Welles e sua miniequipe desembarcaram na Base Aérea de Fortaleza às 15h30 do dia 13 de junho. Apesar do que ocorrera com Jacaré, foram acolhidos com enorme simpatia. Para assegurar maior tranqüilidade aos trabalhos, estabeleceram-se nas areias do Mucuripe e ali rodaram a história de amor do jovem pescador (José Sobrinho) com uma bela morena (Francisca Moreira da Silva, então com 13 anos), o casamento dos dois, a morte do jangadeiro e seu enterro nas dunas, a conseqüente revolta dos pescadores pelas suas precárias condições de vida e a decisão política do reide até o Rio de Janeiro. No papel de Jacaré, puseram seu irmão Isidro.


Em Fortaleza, Welles revelou-se um homem radicalmente diferente do garotão farrista e mulherengo que os cariocas conheceram. Não deixou de ir a festas (chegou a marcar quadrilha num folguedo junino), nem de freqüentar o Jangada Clube, mas parou de beber e deu um duro danado nas seis semanas que lá passou, correndo contra o relógio e fazendo malabarismos com o orçamento. Sempre alegre, passou a viver com os pescadores, que o tratavam de "galegão legal" e admiravam o seu desprendimento de confortos materiais e sofisticações culinárias. Dormia numa cabana rústica, mal protegida dos raios solares, e à noite, depois de encarar um portentoso prato de feijão com arroz e peixe, recolhia-se para escrever madrugada adentro. Em 14 de julho, encerrada a faina em Fortaleza, a equipe de It's All True rumou para o Recife, seguindo três dias depois para Salvador, chegando ao Rio no dia 22. Dez dias mais tarde, Welles deixaria o Brasil, para nunca mais voltar.


Firmino Holanda não se limita a fazer um relato das andanças de Welles pelo Ceará - vez por outra enriquecido com fatos pitorescos, como a barracão do cineasta na porta do Cine Diogo, que não permitia a entrada de homens em mangas de camisa -, arriscando-se a ilações e interpretações que envolvem outras obras do cineasta (sobretudo A Dama de Xangai) e até uma experiência do russo Einsenstein, Que Viva México!, em muitos aspectos parecida com o também inacabado It's All True.

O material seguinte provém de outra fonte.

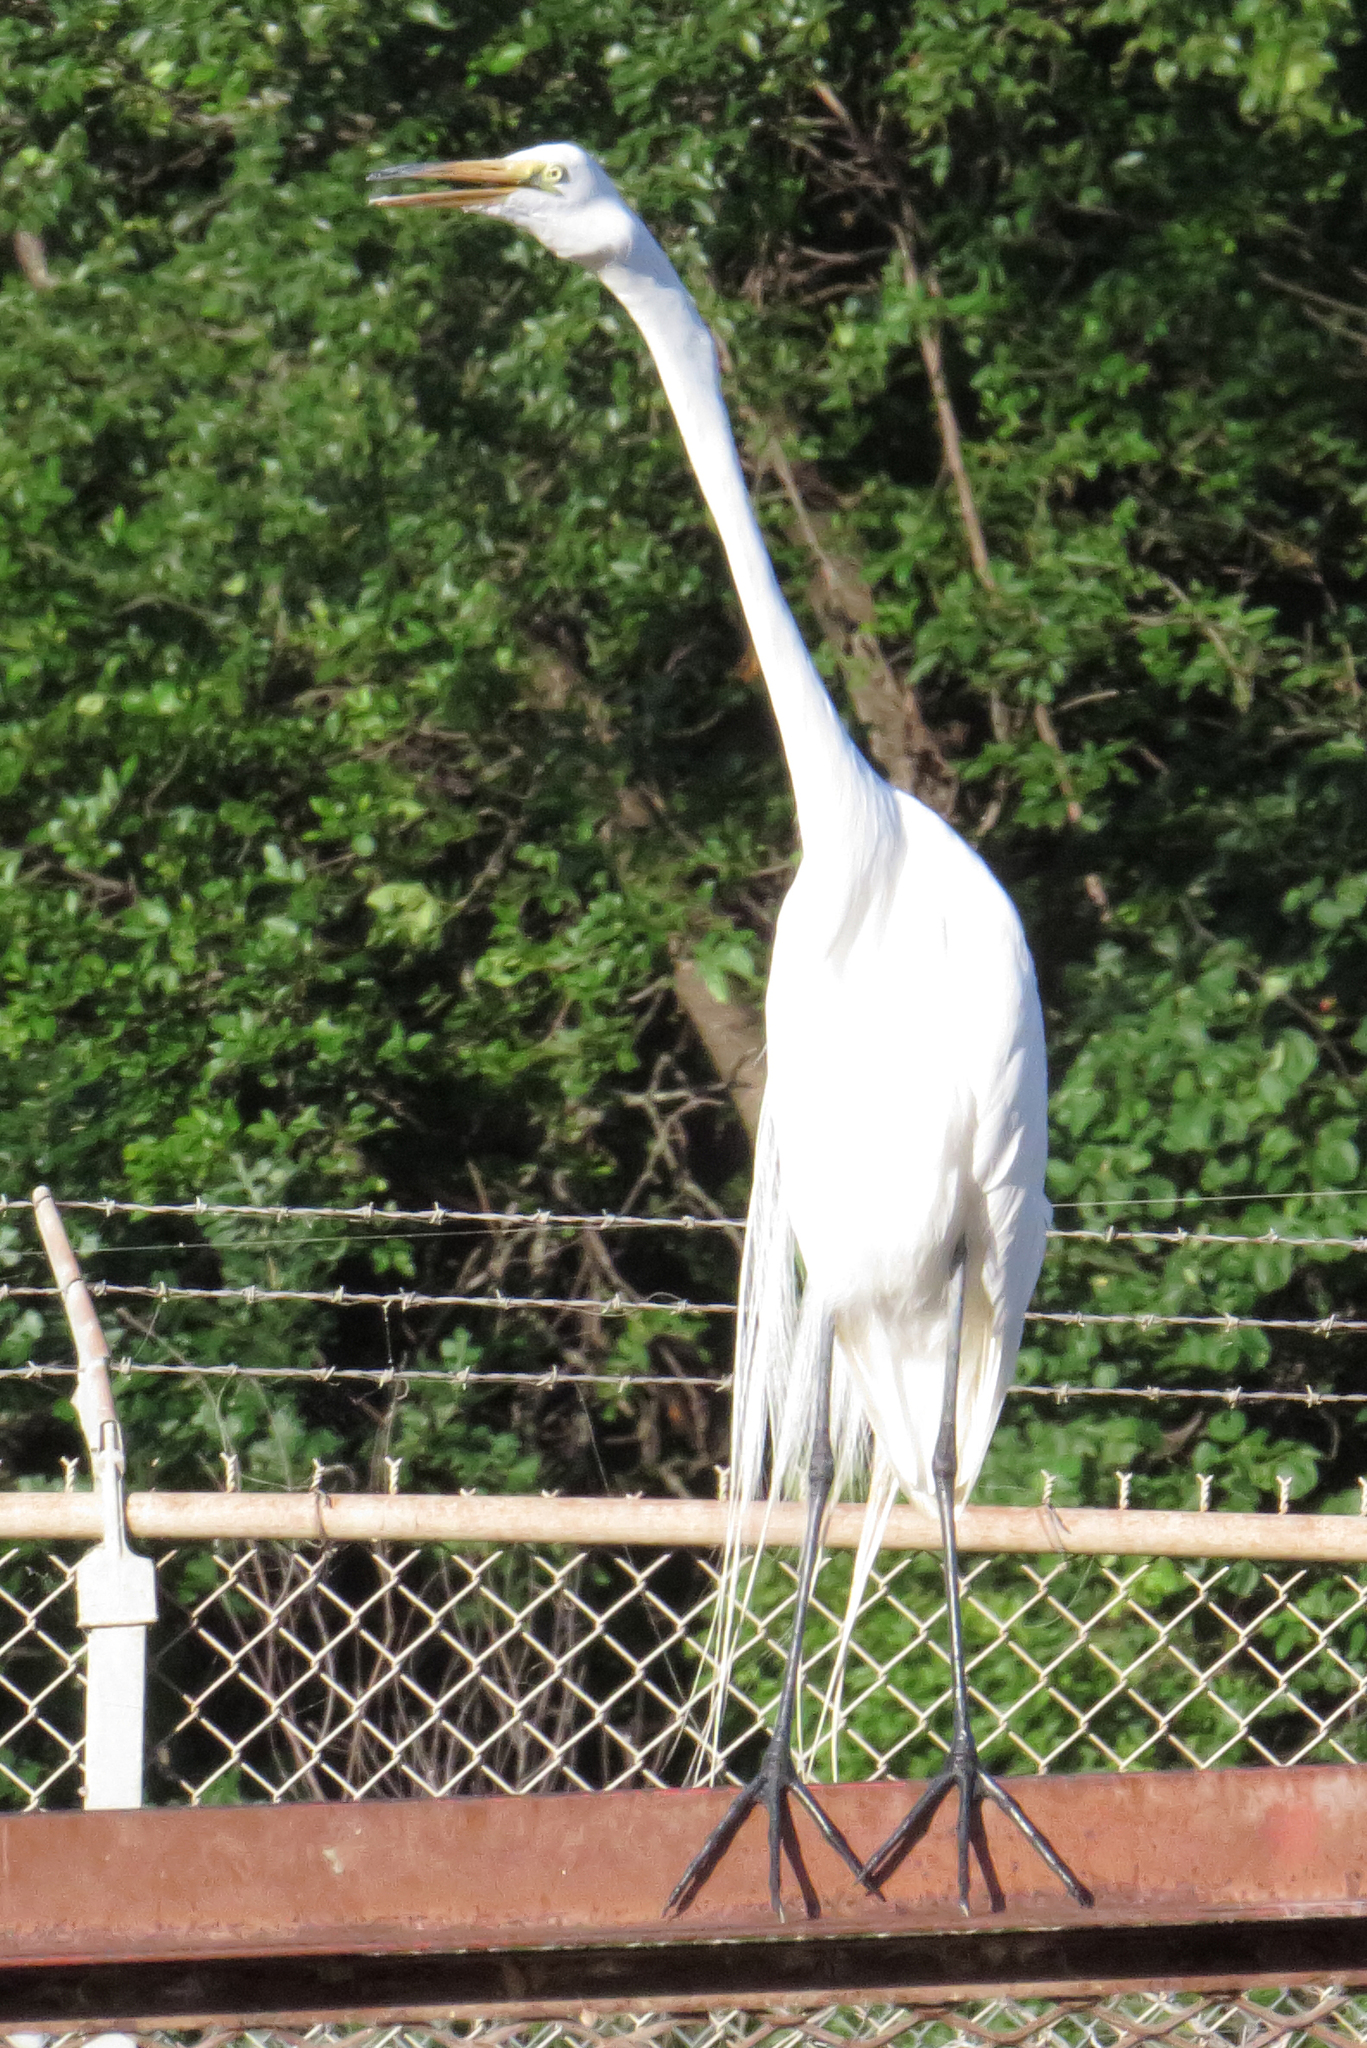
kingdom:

Outros casos - Holanda tampouco se esqueceu de Jangada, o longa que o brasileiro Raul Roulien rodou no litoral cearense em 1949, e O Canto do Mar, dirigido em 1954 por Alberto Cavalcanti. O que eles têm de comum com It's All True, além do mar e dos pescadores? Bem, Roulien perdeu todo o negativo de Jangada num incêndio, em 1951. Temeroso de desafiar as bruxas, Cavalcanti, que pretendia filmar O Canto do Mar em Fortaleza, transferiu sua equipe para o litoral pernambucano. Teria Netuno ou Iemanjá enfeitiçado os mares bravios do Ceará? Welles não chegou a aventar tal hipótese, mas na década de 50, num programa da BBC, levantou a suspeita de seu "filme brasileiro" ter sido vítima de uma mandinga. Que outra coisa podia ser a enorme agulha que ele um dia achou atravessada no roteiro de It's All True?